Reproduce the material below word for word, line by line, with nothing changed.

:: INFORMATION PROVIDED

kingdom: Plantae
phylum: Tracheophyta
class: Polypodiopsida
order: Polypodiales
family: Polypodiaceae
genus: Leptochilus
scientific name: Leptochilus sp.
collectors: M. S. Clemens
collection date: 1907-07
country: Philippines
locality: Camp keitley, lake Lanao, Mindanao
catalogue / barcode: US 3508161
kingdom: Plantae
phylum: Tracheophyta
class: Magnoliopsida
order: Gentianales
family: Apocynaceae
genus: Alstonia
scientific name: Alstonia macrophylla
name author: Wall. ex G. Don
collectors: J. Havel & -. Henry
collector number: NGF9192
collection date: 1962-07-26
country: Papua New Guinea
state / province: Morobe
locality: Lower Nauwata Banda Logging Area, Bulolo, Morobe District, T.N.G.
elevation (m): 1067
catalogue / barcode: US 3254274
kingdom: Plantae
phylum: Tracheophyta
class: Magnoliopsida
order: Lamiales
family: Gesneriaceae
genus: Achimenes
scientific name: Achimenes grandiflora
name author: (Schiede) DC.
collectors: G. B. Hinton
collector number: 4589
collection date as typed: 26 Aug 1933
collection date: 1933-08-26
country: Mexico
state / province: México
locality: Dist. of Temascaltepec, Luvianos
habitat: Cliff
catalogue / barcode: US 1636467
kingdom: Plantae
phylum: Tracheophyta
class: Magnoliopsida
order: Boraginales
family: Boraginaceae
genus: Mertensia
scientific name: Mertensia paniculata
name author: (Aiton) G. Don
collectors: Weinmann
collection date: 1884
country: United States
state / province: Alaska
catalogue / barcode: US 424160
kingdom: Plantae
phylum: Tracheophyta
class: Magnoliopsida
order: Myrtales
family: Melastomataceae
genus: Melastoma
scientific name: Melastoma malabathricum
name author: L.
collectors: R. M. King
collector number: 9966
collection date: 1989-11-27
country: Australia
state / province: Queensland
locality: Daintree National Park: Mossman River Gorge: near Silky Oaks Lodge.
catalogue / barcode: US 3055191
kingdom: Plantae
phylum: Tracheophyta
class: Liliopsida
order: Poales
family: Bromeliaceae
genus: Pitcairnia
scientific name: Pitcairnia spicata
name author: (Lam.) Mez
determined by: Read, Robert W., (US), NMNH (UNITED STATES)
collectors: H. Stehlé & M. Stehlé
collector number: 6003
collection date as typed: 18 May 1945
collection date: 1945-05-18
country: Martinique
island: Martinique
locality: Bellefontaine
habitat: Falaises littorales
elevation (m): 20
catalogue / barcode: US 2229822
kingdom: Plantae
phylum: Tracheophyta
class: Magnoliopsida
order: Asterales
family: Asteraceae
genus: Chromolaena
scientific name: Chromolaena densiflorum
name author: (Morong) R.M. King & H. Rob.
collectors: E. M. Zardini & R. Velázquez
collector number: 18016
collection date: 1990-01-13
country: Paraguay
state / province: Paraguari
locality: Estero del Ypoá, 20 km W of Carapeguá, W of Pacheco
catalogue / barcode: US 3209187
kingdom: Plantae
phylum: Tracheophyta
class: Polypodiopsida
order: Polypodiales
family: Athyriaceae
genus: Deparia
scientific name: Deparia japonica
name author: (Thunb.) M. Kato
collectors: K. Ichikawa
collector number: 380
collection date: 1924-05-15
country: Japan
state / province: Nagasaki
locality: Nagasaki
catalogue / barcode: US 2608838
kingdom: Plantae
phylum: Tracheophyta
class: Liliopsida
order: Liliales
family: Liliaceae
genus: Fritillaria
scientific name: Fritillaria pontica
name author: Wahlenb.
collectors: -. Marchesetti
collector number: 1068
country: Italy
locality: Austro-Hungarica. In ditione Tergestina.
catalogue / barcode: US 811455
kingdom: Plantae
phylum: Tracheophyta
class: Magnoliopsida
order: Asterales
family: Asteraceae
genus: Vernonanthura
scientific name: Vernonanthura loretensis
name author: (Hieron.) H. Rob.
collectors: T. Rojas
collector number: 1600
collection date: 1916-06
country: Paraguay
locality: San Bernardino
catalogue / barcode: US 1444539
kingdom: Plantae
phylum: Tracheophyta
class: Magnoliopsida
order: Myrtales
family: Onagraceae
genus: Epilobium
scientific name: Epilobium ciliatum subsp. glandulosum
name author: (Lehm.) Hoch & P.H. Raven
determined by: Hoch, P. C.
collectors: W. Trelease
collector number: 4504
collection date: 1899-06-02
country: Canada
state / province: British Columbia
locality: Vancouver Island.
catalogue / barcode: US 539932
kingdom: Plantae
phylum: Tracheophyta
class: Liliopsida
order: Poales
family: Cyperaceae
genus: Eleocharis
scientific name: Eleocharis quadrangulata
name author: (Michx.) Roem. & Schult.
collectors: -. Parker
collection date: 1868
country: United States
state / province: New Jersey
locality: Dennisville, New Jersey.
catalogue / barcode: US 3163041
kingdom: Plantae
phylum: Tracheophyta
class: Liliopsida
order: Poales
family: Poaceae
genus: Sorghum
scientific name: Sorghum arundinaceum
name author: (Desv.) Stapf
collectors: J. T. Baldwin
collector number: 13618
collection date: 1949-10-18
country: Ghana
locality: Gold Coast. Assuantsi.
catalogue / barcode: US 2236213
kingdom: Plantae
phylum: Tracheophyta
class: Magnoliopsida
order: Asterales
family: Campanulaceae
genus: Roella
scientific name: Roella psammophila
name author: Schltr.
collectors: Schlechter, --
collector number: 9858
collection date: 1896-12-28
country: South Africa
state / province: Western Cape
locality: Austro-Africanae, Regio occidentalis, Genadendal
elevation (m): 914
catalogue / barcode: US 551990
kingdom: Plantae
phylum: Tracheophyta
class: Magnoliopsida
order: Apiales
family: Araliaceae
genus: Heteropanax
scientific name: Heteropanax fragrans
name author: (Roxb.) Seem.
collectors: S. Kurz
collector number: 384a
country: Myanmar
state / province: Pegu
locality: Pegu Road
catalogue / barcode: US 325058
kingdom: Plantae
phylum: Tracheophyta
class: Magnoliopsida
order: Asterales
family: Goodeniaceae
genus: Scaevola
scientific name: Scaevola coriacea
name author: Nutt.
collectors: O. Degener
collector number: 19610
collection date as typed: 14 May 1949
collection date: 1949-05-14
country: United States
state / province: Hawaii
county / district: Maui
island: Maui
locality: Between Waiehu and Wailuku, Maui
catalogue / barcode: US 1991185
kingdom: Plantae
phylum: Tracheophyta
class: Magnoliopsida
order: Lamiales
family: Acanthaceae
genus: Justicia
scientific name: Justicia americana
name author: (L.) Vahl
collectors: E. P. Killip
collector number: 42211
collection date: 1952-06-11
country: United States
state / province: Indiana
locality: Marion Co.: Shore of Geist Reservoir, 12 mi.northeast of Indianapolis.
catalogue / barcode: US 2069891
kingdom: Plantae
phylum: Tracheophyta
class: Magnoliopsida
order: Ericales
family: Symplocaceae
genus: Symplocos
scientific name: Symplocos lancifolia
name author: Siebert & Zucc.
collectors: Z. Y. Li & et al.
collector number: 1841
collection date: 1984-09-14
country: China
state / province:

::::

# RIGHT ANSWER
kingdom: Plantae
phylum: Tracheophyta
class: Polypodiopsida
order: Polypodiales
family: Polypodiaceae
genus: Leptochilus
scientific name: Leptochilus sp.
collectors: M. S. Clemens
collection date: 1907-07
country: Philippines
locality: Camp keitley, lake Lanao, Mindanao
catalogue / barcode: US 3508161
kingdom: Plantae
phylum: Tracheophyta
class: Magnoliopsida
order: Gentianales
family: Apocynaceae
genus: Alstonia
scientific name: Alstonia macrophylla
name author: Wall. ex G. Don
collectors: J. Havel & -. Henry
collector number: NGF9192
collection date: 1962-07-26
country: Papua New Guinea
state / province: Morobe
locality: Lower Nauwata Banda Logging Area, Bulolo, Morobe District, T.N.G.
elevation (m): 1067
catalogue / barcode: US 3254274
kingdom: Plantae
phylum: Tracheophyta
class: Magnoliopsida
order: Lamiales
family: Gesneriaceae
genus: Achimenes
scientific name: Achimenes grandiflora
name author: (Schiede) DC.
collectors: G. B. Hinton
collector number: 4589
collection date as typed: 26 Aug 1933
collection date: 1933-08-26
country: Mexico
state / province: México
locality: Dist. of Temascaltepec, Luvianos
habitat: Cliff
catalogue / barcode: US 1636467
kingdom: Plantae
phylum: Tracheophyta
class: Magnoliopsida
order: Boraginales
family: Boraginaceae
genus: Mertensia
scientific name: Mertensia paniculata
name author: (Aiton) G. Don
collectors: Weinmann
collection date: 1884
country: United States
state / province: Alaska
catalogue / barcode: US 424160
kingdom: Plantae
phylum: Tracheophyta
class: Magnoliopsida
order: Myrtales
family: Melastomataceae
genus: Melastoma
scientific name: Melastoma malabathricum
name author: L.
collectors: R. M. King
collector number: 9966
collection date: 1989-11-27
country: Australia
state / province: Queensland
locality: Daintree National Park: Mossman River Gorge: near Silky Oaks Lodge.
catalogue / barcode: US 3055191
kingdom: Plantae
phylum: Tracheophyta
class: Liliopsida
order: Poales
family: Bromeliaceae
genus: Pitcairnia
scientific name: Pitcairnia spicata
name author: (Lam.) Mez
determined by: Read, Robert W., (US), NMNH (UNITED STATES)
collectors: H. Stehlé & M. Stehlé
collector number: 6003
collection date as typed: 18 May 1945
collection date: 1945-05-18
country: Martinique
island: Martinique
locality: Bellefontaine
habitat: Falaises littorales
elevation (m): 20
catalogue / barcode: US 2229822
kingdom: Plantae
phylum: Tracheophyta
class: Magnoliopsida
order: Asterales
family: Asteraceae
genus: Chromolaena
scientific name: Chromolaena densiflorum
name author: (Morong) R.M. King & H. Rob.
collectors: E. M. Zardini & R. Velázquez
collector number: 18016
collection date: 1990-01-13
country: Paraguay
state / province: Paraguari
locality: Estero del Ypoá, 20 km W of Carapeguá, W of Pacheco
catalogue / barcode: US 3209187
kingdom: Plantae
phylum: Tracheophyta
class: Polypodiopsida
order: Polypodiales
family: Athyriaceae
genus: Deparia
scientific name: Deparia japonica
name author: (Thunb.) M. Kato
collectors: K. Ichikawa
collector number: 380
collection date: 1924-05-15
country: Japan
state / province: Nagasaki
locality: Nagasaki
catalogue / barcode: US 2608838
kingdom: Plantae
phylum: Tracheophyta
class: Liliopsida
order: Liliales
family: Liliaceae
genus: Fritillaria
scientific name: Fritillaria pontica
name author: Wahlenb.
collectors: -. Marchesetti
collector number: 1068
country: Italy
locality: Austro-Hungarica. In ditione Tergestina.
catalogue / barcode: US 811455
kingdom: Plantae
phylum: Tracheophyta
class: Magnoliopsida
order: Asterales
family: Asteraceae
genus: Vernonanthura
scientific name: Vernonanthura loretensis
name author: (Hieron.) H. Rob.
collectors: T. Rojas
collector number: 1600
collection date: 1916-06
country: Paraguay
locality: San Bernardino
catalogue / barcode: US 1444539
kingdom: Plantae
phylum: Tracheophyta
class: Magnoliopsida
order: Myrtales
family: Onagraceae
genus: Epilobium
scientific name: Epilobium ciliatum subsp. glandulosum
name author: (Lehm.) Hoch & P.H. Raven
determined by: Hoch, P. C.
collectors: W. Trelease
collector number: 4504
collection date: 1899-06-02
country: Canada
state / province: British Columbia
locality: Vancouver Island.
catalogue / barcode: US 539932
kingdom: Plantae
phylum: Tracheophyta
class: Liliopsida
order: Poales
family: Cyperaceae
genus: Eleocharis
scientific name: Eleocharis quadrangulata
name author: (Michx.) Roem. & Schult.
collectors: -. Parker
collection date: 1868
country: United States
state / province: New Jersey
locality: Dennisville, New Jersey.
catalogue / barcode: US 3163041
kingdom: Plantae
phylum: Tracheophyta
class: Liliopsida
order: Poales
family: Poaceae
genus: Sorghum
scientific name: Sorghum arundinaceum
name author: (Desv.) Stapf
collectors: J. T. Baldwin
collector number: 13618
collection date: 1949-10-18
country: Ghana
locality: Gold Coast. Assuantsi.
catalogue / barcode: US 2236213
kingdom: Plantae
phylum: Tracheophyta
class: Magnoliopsida
order: Asterales
family: Campanulaceae
genus: Roella
scientific name: Roella psammophila
name author: Schltr.
collectors: Schlechter, --
collector number: 9858
collection date: 1896-12-28
country: South Africa
state / province: Western Cape
locality: Austro-Africanae, Regio occidentalis, Genadendal
elevation (m): 914
catalogue / barcode: US 551990
kingdom: Plantae
phylum: Tracheophyta
class: Magnoliopsida
order: Apiales
family: Araliaceae
genus: Heteropanax
scientific name: Heteropanax fragrans
name author: (Roxb.) Seem.
collectors: S. Kurz
collector number: 384a
country: Myanmar
state / province: Pegu
locality: Pegu Road
catalogue / barcode: US 325058
kingdom: Plantae
phylum: Tracheophyta
class: Magnoliopsida
order: Asterales
family: Goodeniaceae
genus: Scaevola
scientific name: Scaevola coriacea
name author: Nutt.
collectors: O. Degener
collector number: 19610
collection date as typed: 14 May 1949
collection date: 1949-05-14
country: United States
state / province: Hawaii
county / district: Maui
island: Maui
locality: Between Waiehu and Wailuku, Maui
catalogue / barcode: US 1991185
kingdom: Plantae
phylum: Tracheophyta
class: Magnoliopsida
order: Lamiales
family: Acanthaceae
genus: Justicia
scientific name: Justicia americana
name author: (L.) Vahl
collectors: E. P. Killip
collector number: 42211
collection date: 1952-06-11
country: United States
state / province: Indiana
locality: Marion Co.: Shore of Geist Reservoir, 12 mi.northeast of Indianapolis.
catalogue / barcode: US 2069891
kingdom: Plantae
phylum: Tracheophyta
class: Magnoliopsida
order: Ericales
family: Symplocaceae
genus: Symplocos
scientific name: Symplocos lancifolia
name author: Siebert & Zucc.
collectors: Z. Y. Li & et al.
collector number: 1841
collection date: 1984-09-14
country: China
state / province:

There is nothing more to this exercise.